Cabernet Sauvignon Cabernet Franc Petit Verdot Margaret River Western Australia
Exceptional Langtons Classification. Moss Wood includes portions of Cabernet Franc for its cherry and Petit Verdot which contributes bright berry perfumes and a firmer structure. Moss Wood's Cabernet Franc shows less leafiness than Cabernet and can be picked earlier, when the fruit shows ripe berry flavour, similar to summer pudding. Further ripening tends to produce dark plum notes. While still slightly green, Moss Wood's Petit Verdot has an herbal note, more coriander than leaf, an ethereal, aromatic lift, redolent of violets and sweet berries.
Cabernet Sauvignon has rich red currant notes, the Petit Verdot adds confection, Cabernet Franc is all cherries and summer pudding. Fruit is destemmed into open fermenters, seeded with a pure yeast culture and vinified at temperatures up to 29C. Extraction of colour and flavour is by hand plunging thrice daily. Following ten to nineteen days of skin contact, each batch is drained and pressed as the correct tannin balance is achieved.
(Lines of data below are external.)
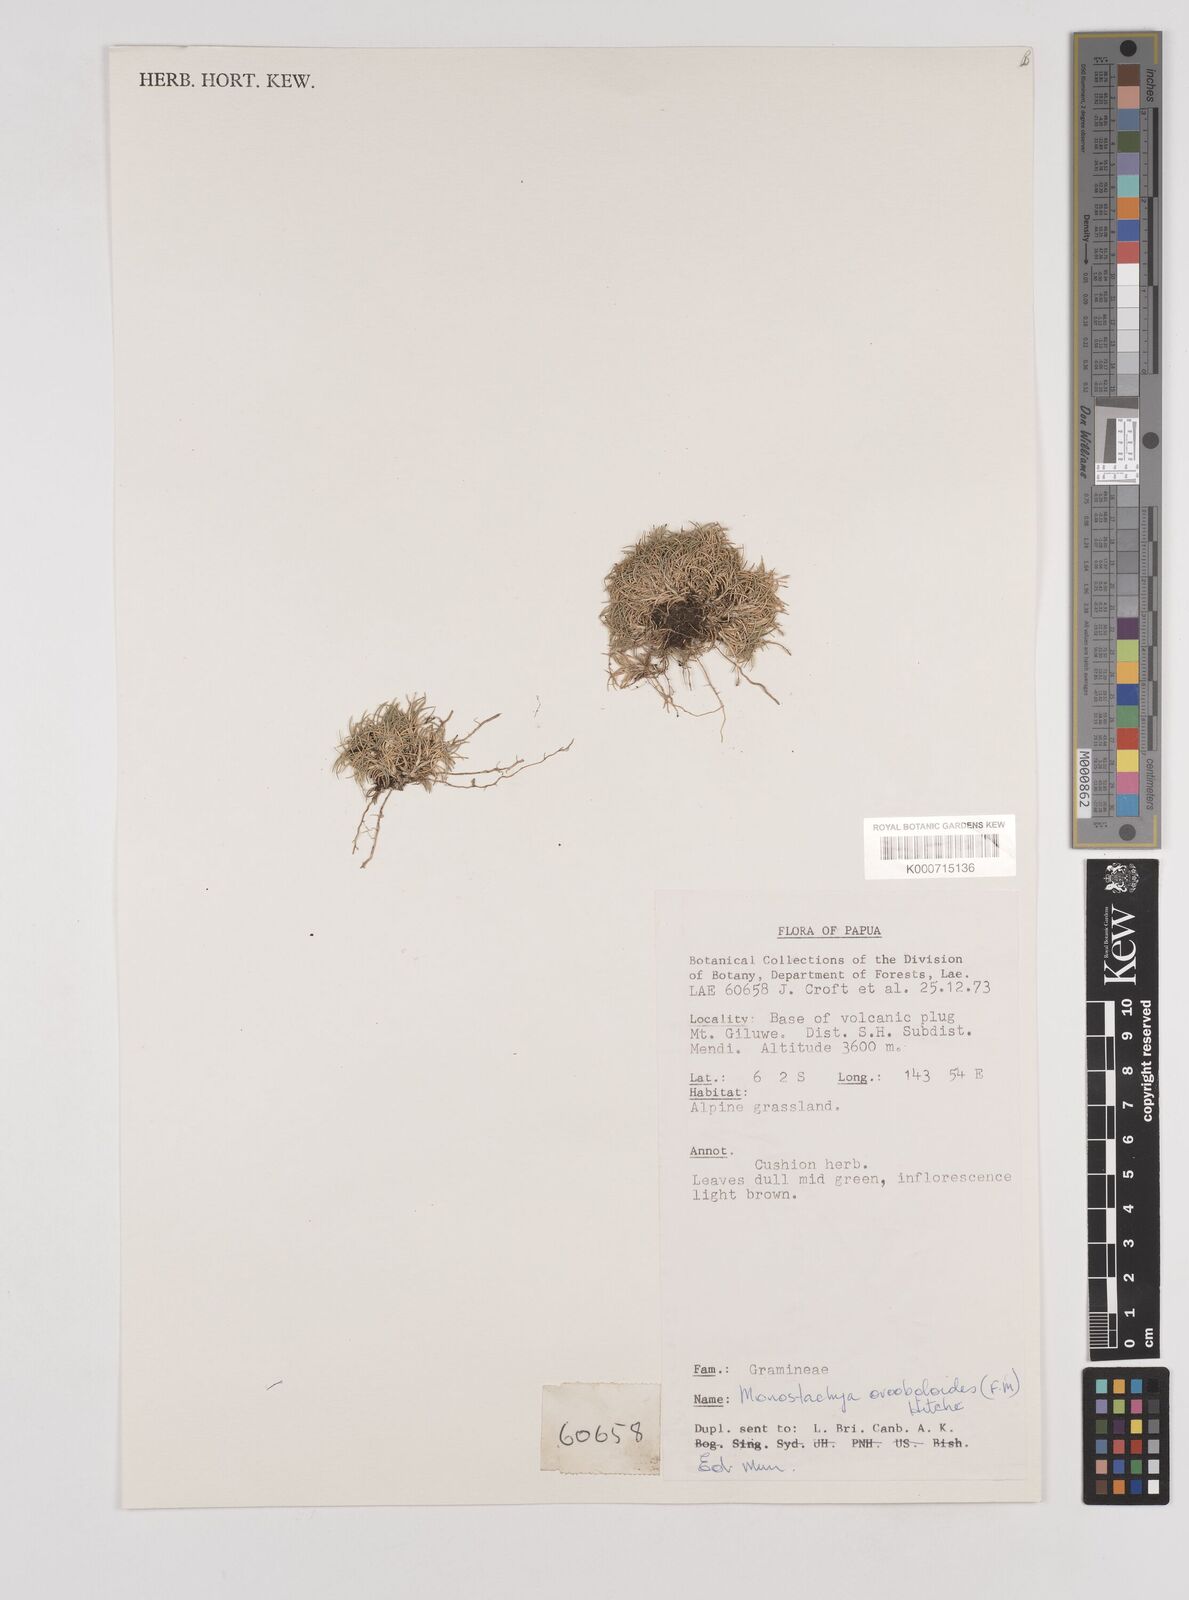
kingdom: Plantae
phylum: Tracheophyta
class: Liliopsida
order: Poales
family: Poaceae
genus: Rytidosperma
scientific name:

Components are treated to full malolactic in fermenters then racked into a mix of new and seasoned 225 litre French oak barrels. Assembled in January the following year, the finished wine is returned to oak for twelve months, racked back into barrel before bottling in October.
Deep brick red hue. Showing violets, blueberry and red currants, enhanced by background tar, leather and chocolate, spice and toasty oak. Palate shows classic Moss Wood fruit flavours of red currant and mulberry, an initial rich, sweet front and middle. The acidity provides good lift, making the flavours bright. Fine tannin impact, the phenolics are concentrated and build mouthfeel without affecting texture, such that the wine is smooth and long. On the finish, oak provides toasty, coffee bean flavours and some tannin for gentle grip.